Tuesday, February 07, 2012

Hondurans Organize Amid Growing Repression

Hondurans organize amid growing repression

By Heather Cottin
Published Feb 5, 2012 10:23 PM

When the New York Times publishes an op-ed piece stating that Honduras is “descending deeper into a human rights and security abyss” and adds that this is “in good part the State Department’s making,” something is changing. (Jan. 26)

Since the U.S. government-sponsored military coup on June 28, 2009, the State Department has spread a smokescreen to justify the kidnapping of legally elected President Manuel Zelaya Rosales and the brutal military takeover of this country of more than 8 million people.

Conditions in Honduras, the second-poorest Central American nation, have only deteriorated since the coup. Sixty-seven percent of the population — more than 5.5 million people — live below the poverty level. The unemployment rate is almost 30 percent. (hondurasnews.com, Jan. 3) The oligarchs and transnational corporations have taken total control, exploiting the people and resources, even privatizing the country’s rivers.

Since the coup, Honduras has become the center of U.S. military operations in Central America. The Soto Cano Air Base (Palmerola), to which Zelaya was flown during his kidnapping, has received an infusion of up to $45 million in construction funds since 2009. (U.S. Army Corps of Engineers)

Violence and drug trafficking in the country also spiraled upward during the same period. As a result of killings carried out by the military and military-trained police forces, Honduras has among the highest murder rates in the world. (southcom.mil) According to a report of the Organization of American States’ Inter-American Commission for Human Rights, there is “generalized impunity for human rights violations” and the return of death squads. (October 2010)

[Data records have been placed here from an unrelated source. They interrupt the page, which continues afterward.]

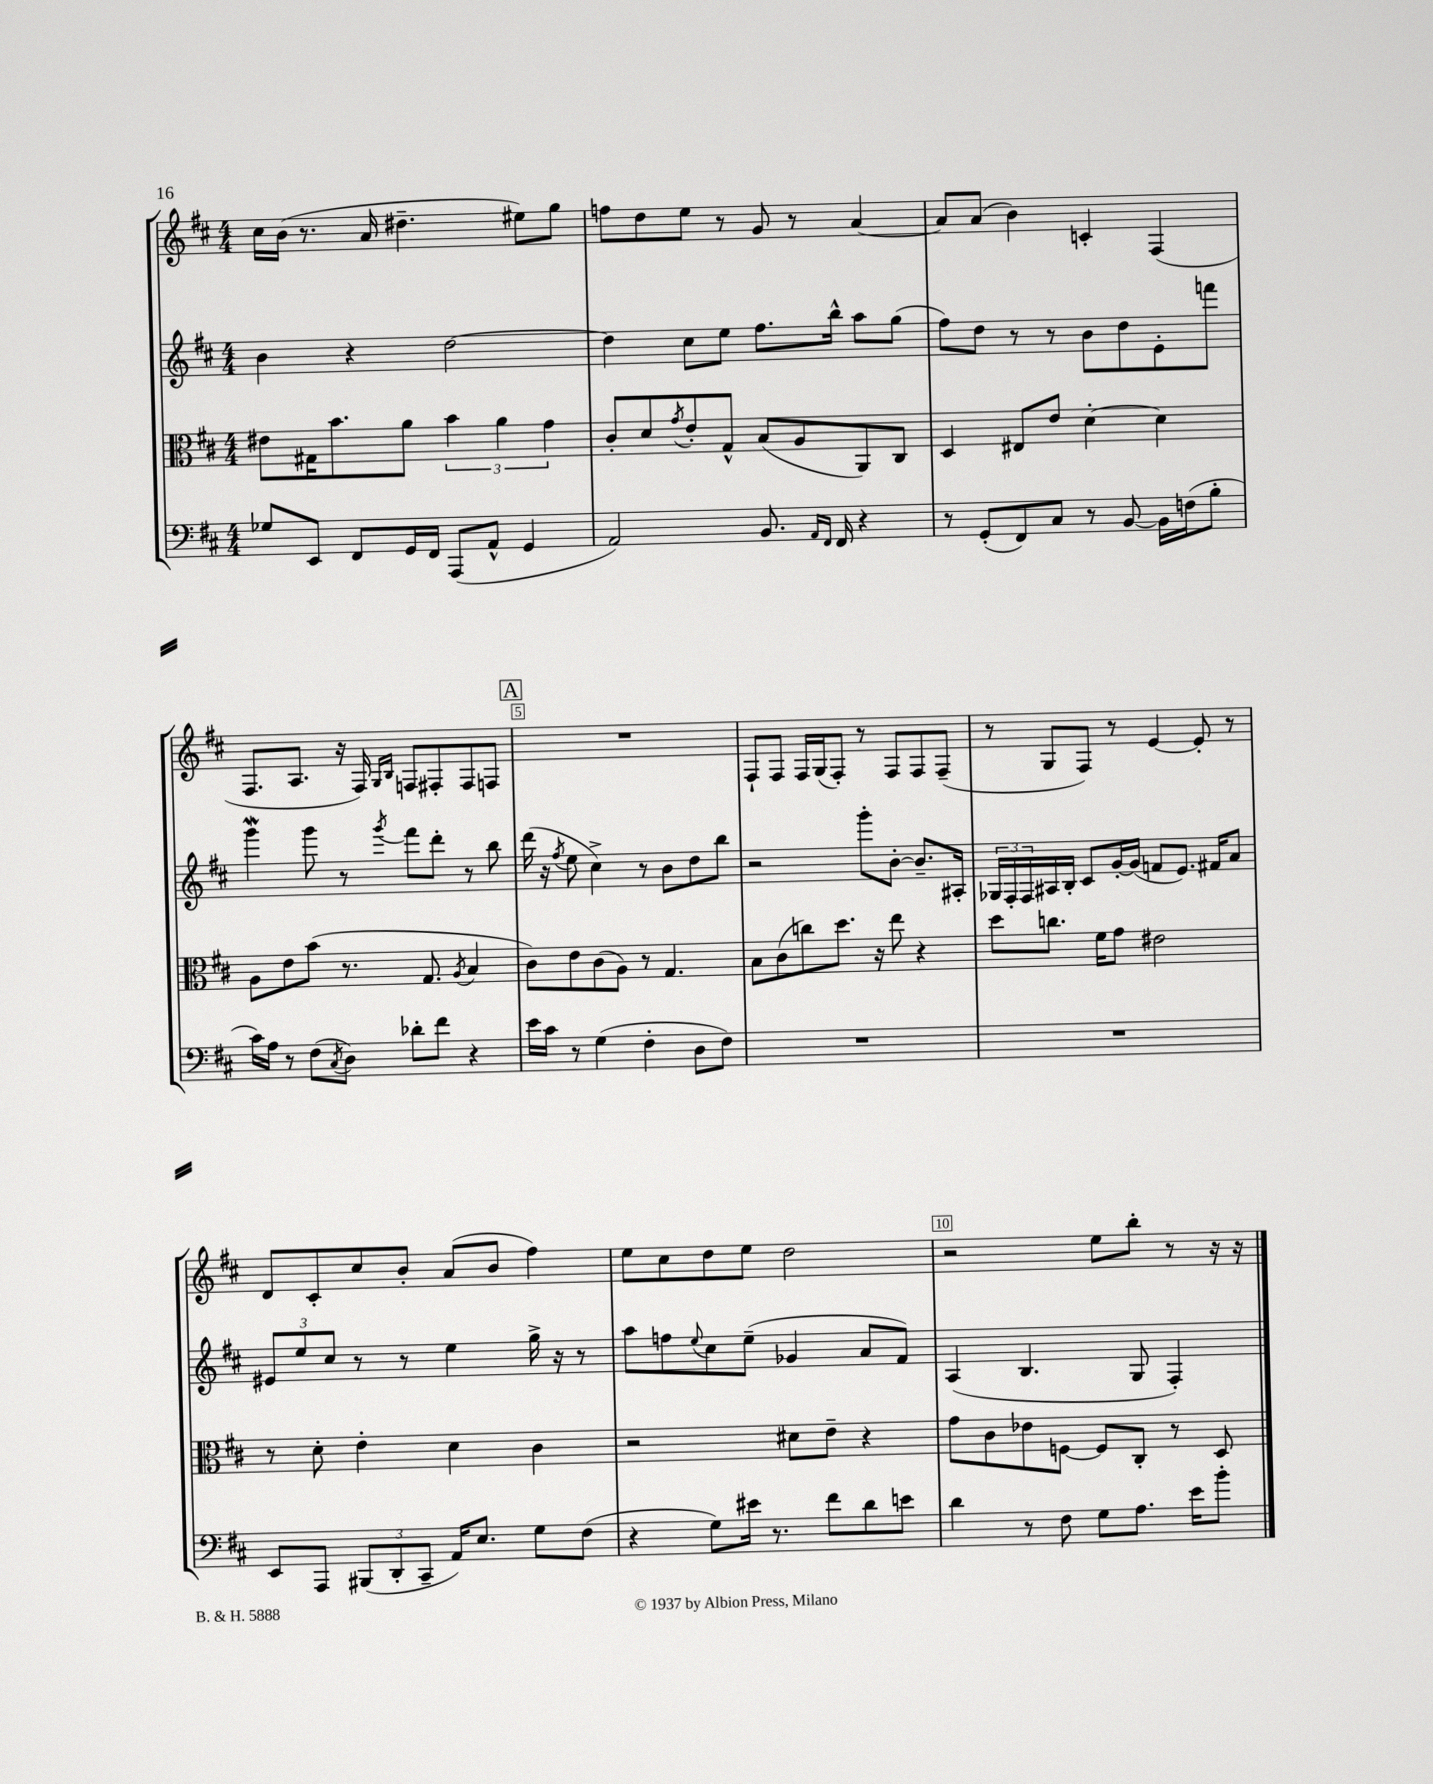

**kern	**kern	**kern	**kern
*staff4	*staff3	*staff2	*staff1
*clefF4	*clefC3	*clefG2	*clefG2
*k[f#c#]	*k[f#c#]	*k[f#c#]	*k[f#c#]
*M4/4	*M4/4	*M4/4	*M4/4
8G-/L	8e#\L	4b\	16cc#\LL
.	.	.	(16b\JJ
8EE/J	16G#\K	.	8.r
.	8.b\	.	.
8FF#/L	.	4r	.
.	.	.	16a/
16GG/L	8a\J	.	4.dd#~\
16FF#/JJ	.	.	.
(8AAA/L	6b\	[2dd\	.
8AA^^/J	.	.	.
.	6a\	.	.
4GG/	.	.	8ee#\L)
.	6g\	.	.
.	.	.	8gg\J
=	=	=	=
2AA/)	8c#'/L	4dd\]	8ff\L
.	8d/	.	8dd\
.	8qg/	.	.
.	8e'/	8cc#\L	8ee\J
.	8G^^/J	8ee\J	8r
8.BB/	(8B/L	8.ff#\L	8g/
.	8A/	.	8r
16qqAA/LL	.	.	.
16qqFF#/JJ	.	.	.
16FF#/	.	16bb^^\Jk	.
4r	8AA/)	8aa\L	[4a/
.	8C#/J	(8gg\J	.
=	=	=	=
8r	4D/	8ff#\L)	8a/]L
(8GG'/L	.	8dd\J	(8a/J
8FF#/)	8E#/L	8r	4b\)
8C#/J	8e/J	8r	.
8r	[4d'\	8b\L	4c'/
[8BB/	.	8dd\	.
16BB\]LL	4d\]	8e'\	(4F#/
(16F\J	.	.	.
8B'\J	.	8fff\J	.
=	=	=	=
16c#\LL)	8A\L	4ggg\	8.F#/L
16A\JJ	.	.	.
8r	8e\	.	.
.	.	.	8.A/J
(8F#\L	(8b\J	8ggg\	.
8qC#/	.	.	.
8D\J)	8.r	8r	16r
.	.	.	16F#/)
.	.	.	16qqG/LL
.	.	8qggg/	16qqB/JJ
8d-'\L	.	8fff#\L	8F/L
.	8.G/	.	.
8f#\J	.	8ddd'\J	8F#'/
.	8qA/	.	.
4r	4B/	8r	8F#/
.	.	8bb\	8F/J
=	=	=	=
16e\LL	8c#\L)	(16ddd\	1r
16c#\JJ	.	16r	.
.	.	8qff#/	.
8r	8e\	8ee\	.
(4G\	(8c#\	4cc#^\)	.
.	8A\J)	.	.
4F#'\	8r	8r	.
.	4.G/	8b\L	.
8D\L	.	8dd\	.
8F#\J)	.	8bb\J	.
=	=	=	=
1r	8B\L	2r	8F#`/L
.	(8c#\	.	8F#/J
.	8cc\)	.	16F#/LL
.	.	.	(16G/J
.	8.dd\J	.	8F#'/J)
.	.	8ggg'\L	8r
.	16r	.	.
.	8ee\	[8b'\J	8F#/L
.	4r	8.b~/]L	8F#/
.	.	.	(8F#~/J
.	.	16A#'/Jk	.
=	=	=	=
1r	8dd\L	24G-/LL	8r
.	.	24F#'/	.
.	.	24F#/	.
.	8.cc\J	16A#/	8G/L
.	.	16B'/JJ	.
.	.	8c#/L	8F#/J)
.	16f#\LK	.	.
.	8g\J	[16g'/L	8r
.	.	(16g/]JJ	.
.	2e#\	8f/L	[4e/
.	.	8.e/J)	.
.	.	.	8e'/]
.	.	16f#/LK	.
.	.	8a/J	8r
=	=	=	=
8EE/L	8r	12e#/L	8d/L
.	.	12ee/	.
8AAA/J	8d'\	.	8c#'/
.	.	12cc#/J	.
(12BBB#/L	4e'\	8r	8cc#/
12DD'/	.	.	.
.	.	8r	8b'/J
12CC#~/J	.	.	.
16AA/LK)	4d\	4ee\	(8a/L
8.E/J	.	.	.
.	.	.	8b/J
8G\L	4c#\	16gg^\	4ff#\)
.	.	16r	.
(8F#\J	.	8r	.
=	=	=	=
4r	2r	8aa\L	8ee\L
.	.	8ff\	8cc#\
.	.	8qqee/	.
8G\L)	.	8cc#\	8dd\
16e#\Jk	.	(8ee~\J	8ee\J
8.r	.	.	.
.	8d#\L	4g-/	2dd\
8f#\L	8e~\J	.	.
8d\	4r	8a/L	.
8e\J	.	8f#/J)	.
=	=	=	=
4d\	8g\L	(4A/	2r
.	8c#\	.	.
8r	8e-\	4.B/	.
8F#\	[8F\J	.	.
8G\L	8F/]L	.	8ee\L
8.A\J	8C#'/J	8G/	8bb'\J
.	8r	4F#'/)	8r
16e\LK	.	.	.
8b'\J	8D/	.	16r
.	.	.	16r
==	==	==	==
*-	*-	*-	*-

Lucy Pagoada, a representative of Honduras Resistencia USA, told Workers World: “The leader of the coup, Roberto Micheletti, and Miguel Facussé, the country’s richest oligarch and uncle of Honduras’ U.N. Ambassador Mary Flores Facussé, are the leading drug lords of Honduras.”

Facussé is alleged to have stolen vast tracts of land from the Indigenous and Garifuna (Afro-Honduran) people, and his death squads have killed, kidnapped and tortured dozens of peasants in the Aguan Valley. Facussé brought in the Honduran Army’s U.S.-trained 15th Infantry Battalion and private security guards to attack the Aguan peasants. A 17-year-old boy and five security guards were killed in 2010. (Honduras Solidarity Network, Aug. 19, 2010)

The New York Times piece said that the U.S.-backed coup and Washington’s support for the sham election of Porfirio Lobo Sosa in November 2009 placed a regime in power that was quickly recognized by the Obama administration. The Lobo government “threw open the doors to a huge increase in drug trafficking and violence, and it unleashed a continuing wave of state-sponsored repression. … The judicial system hardly functions. Impunity reigns. At least 34 members of the opposition have disappeared or been killed, and more than 300 people have been killed by state repression.”

According to Human Rights Watch, 18 journalists have been killed since the coup.

Repression breeds resistance

But the Honduran Resistance Movement has been in the streets, facing down the police and army in the cities and countryside. In February 2011, they held a large representative assembly and then went back to their communities to organize to take power.

For the national election set for November 2013, “Peasants, students, Indigenous peoples, teachers and workers have organized a party in direct defiance of the two traditional parties of Honduras, the National Party and the Liberal Party,” said Pagoada. “We call it ‘LibRe’ — for Liberty and Reformation. We have decided to take a political direction. Xiomara Castro Del Zelaya, the wife of Manuel Zelaya, will be our candidate, and a poll taken on Jan. 28 showed that she is the leading candidate.”

Fearing this overwhelming groundswell of resistance, the U.S. government appointed Lisa Kubiske ambassador to Honduras. On Jan. 26, Kubiske whisked President Lobo off to Miami for 10 hours of high-level talks. That resulted in his decision to support unprecedented legislation that would enable the U.S. to extradite suspected Honduran drug traffickers, specifically Miguel Facussé and Roberto Micheletti, to the United States. Lobo also ordered the arrest of police officers believed responsible for the murder of the son of a leading academic. The police then miraculously escaped from prison, Pagoada noted.

On the same day, Honduran lawmakers proposed a bill that would establish an independent monitoring body tasked with reforming the country’s notoriously corrupt police force. (insightcrime.org, Jan. 27)

“Few articles admit that all the poverty, murder, drug trafficking and corruption are the direct results of the U.S.-sponsored coup,” Pagoada told Workers World. “What is clear is that the coup has failed.”

Pagoada informed WW that “Xiomara Castro Del Zelaya is coming to the United States to speak in New York and Washington. She will also address the United National Antiwar Coalition convention in Stamford, Conn., in March [23-25]. We will hear a powerful message of resistance, democracy and peace from the Honduran people.”